Bütün bu haberlerin öncesi ve sonrasında ‘milli birlik ve bütünlük’ söylemi ise eksik olmazdı. Sanki her gün bir ‘milli savaş’a gidiliyormuş gibi ‘yüce milletin’ kahramanlıkları anlatılırdı. Zaten TV ve radyolardaki günlük programlar mutlaka İstiklal Marşı ile biterdi. Tuhaf ama askeri rejimi yöneten darbeci generallerin konuşmalarında ‘demokrasinin daha güçlü biçimde inşa edileceği’ vurgusu da muhakkak yer alırdı.”
Hiçbir şey yok sanki sadece küfür edilmiş gibi anlatıyorlar-Can Ataklı (Nefes)
“Halk günlerdir ayakta.
CHP’lilerin bile tahmin edemediği, iktidarın aklına bile getirmediği bir büyük olay yaşanıyor.
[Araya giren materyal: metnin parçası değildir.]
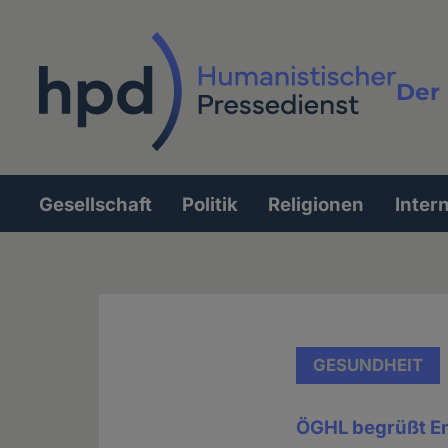
Direkt
zum
Inhalt
Der 
Vollt
Gesellschaft
Politik
Religionen
Inter
Hauptnavigation
GESUNDHEIT
ÖGHL begrüßt En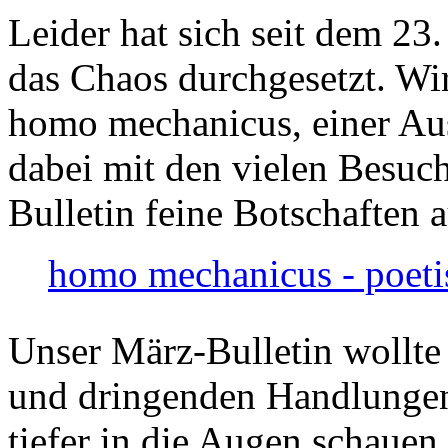
Leider hat sich seit dem 23
das Chaos durchgesetzt. Wir
homo mechanicus, einer Au
dabei mit den vielen Besuch
Bulletin feine Botschaften 
homo mechanicus - poeti
Unser März-Bulletin wollte
und dringenden Handlungen
tiefer in die Augen schauen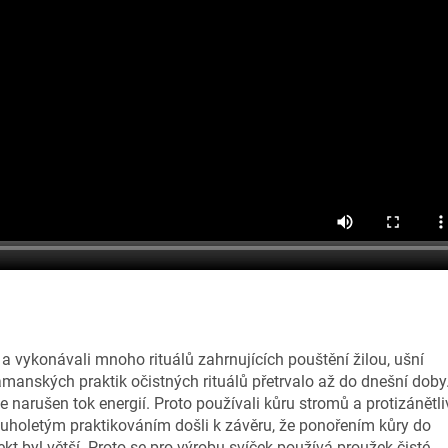
 a vykonávali mnoho rituálů zahrnujících pouštění žilou, ušní
amanských praktik očistných rituálů přetrvalo až do dnešní doby
je narušen tok energií. Proto používali kůru stromů a protizánětli
louholetým praktikováním došli k závěru, že ponořením kůry do
fekt byl větší. Proto se pro výrobu svíček používá proužek čisté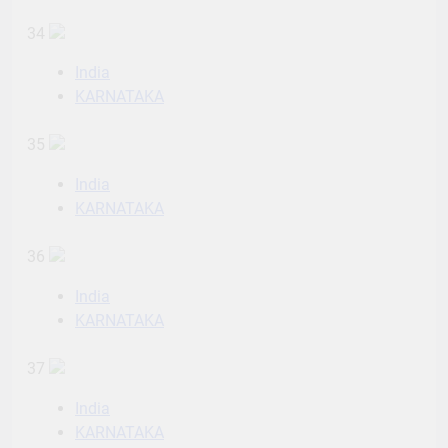
34
India
KARNATAKA
35
India
KARNATAKA
36
India
KARNATAKA
37
India
KARNATAKA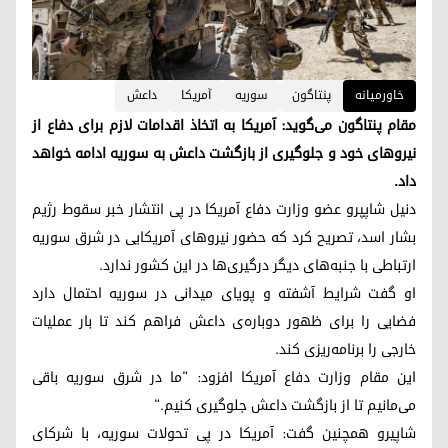
خاورمیانه
پنتاگون
سوریه
آمریکا
داعش
مقام پنتاگون می‌گوید: آمریکا به اتخاذ اقدامات لازم برای دفاع از
نیروهای خود و جلوگیری از بازگشت داعش به سوریه ادامه خواهد
داد.
دنیل شاپپرو عضو وزارت دفاع آمریکا در پی انتشار خبر سقوط رژیم
بشار اسد، تصریح کرد که حضور نیروهای آمریکایی در شرق سوریه
ارتباطی با جنبه‌های دیگر درگیری‌ها در این کشور ندارد.
او گفت شرایط آشفته و پویای میدانی در سوریه احتمال دارد
فضایی را برای ظهور دوباره‌ی داعش فراهم کند تا بار عملیات
خارجی را برنامه‌ریزی کند.
این مقام وزارت دفاع آمریکا افزود: "ما در شرق سوریه باقی
می‌مانیم تا از بازگشت داعش جلوگیری کنیم."
شاپیرو همچنین گفت: آمریکا در پی تحولات سوریه، با شرکای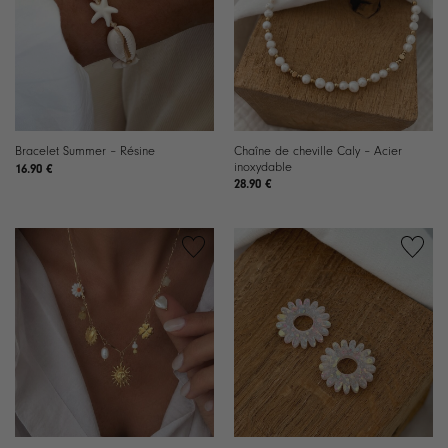
souhaits
souhaits
Chaîne de cheville Caly – Acier
Bracelet Summer – Résine
inoxydable
16.90
€
28.90
€
Ajouter
Ajouter
à la
à la
liste de
liste de
souhaits
souhaits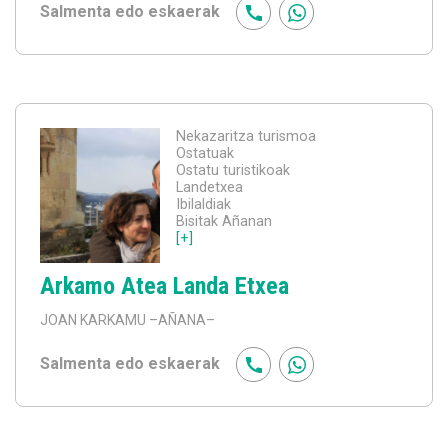
Salmenta edo eskaerak
Nekazaritza turismoa
Ostatuak
Ostatu turistikoak
Landetxea
Ibilaldiak
Bisitak Añanan
[+]
Arkamo Atea Landa Etxea
JOAN KARKAMU
–AÑANA–
Salmenta edo eskaerak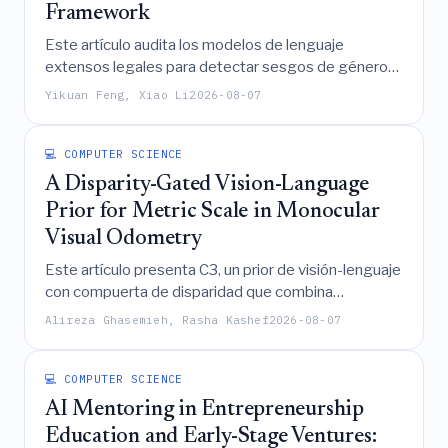
Framework
Este artículo audita los modelos de lenguaje
extensos legales para detectar sesgos de género
en los cálculos de indemnizaciones por despido
Yikuan Feng, Xiao Li
2026-08-07
improcedente en China, revelando que la
inestabilidad contrafáctica, en lugar del sesgo
direccional, es el principal modo de falla, y propone
💻 COMPUTER SCIENCE
dos remedios efectivos —Calibración Simétrica
A Disparity-Gated Vision-Language
Contrafáctica y Ajuste Fino con Restricciones de
Prior for Metric Scale in Monocular
Equidad— para mitigar estos errores abordando la
Visual Odometry
falta de conocimiento de las fórmulas.
Este artículo presenta C3, un prior de visión-lenguaje
con compuerta de disparidad que combina
distancias reportadas por VLM con la triangulación
Alireza Ghasemieh, Rasha Kashef
2026-08-07
de base unitaria de un ancla semántica rastreada
para lograr la recuperación parcial de la escala
métrica en la odometría visual monocular,
💻 COMPUTER SCIENCE
demostrando un rendimiento mejorado sobre otros
AI Mentoring in Entrepreneurship
priors sin verdad de campo en secuencias de KITTI
Education and Early-Stage Ventures:
al tiempo que destaca condiciones específicas para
Her gece ülkenin birçok yerinde milyonlar son derece barışçıl, akıllı, sağduyulu protesto eylemleri yapıyor.
Bu gösterilerde en küçük bir saldırı, taşkınlık yok.
Sadece protestoların sonuna doğru polisin güya “izinsiz gösteriye kalkışan” bazı gruplara su ve gaz sıkması var.
Bunların da neredeyse tamamı aklı başında kalabalıklar ve bazı yerlere anında koşan CHP milletvekillerinin sağduyulu yaklaşımları sayesinde önleniyor.
Ancak yandaş medya ne Saraçhane’ye toplanan bir milyonu aşkın kişiyi ne de ülkenin çeşitli yerlerinde protesto eylemi yapan on binleri haber yapmıyor.
Hepsi gösteriler sonunda polisin saldırısıyla yaşanan olayların görüntülerini veriyor ve CHP’yi, alanlardaki milyonları “vandallıkla, provokatörlükle, terörist olmakla” suçluyor.
İnsaf yani.
Bunun üstüne bir de “küfür edebiyatı” geldi.”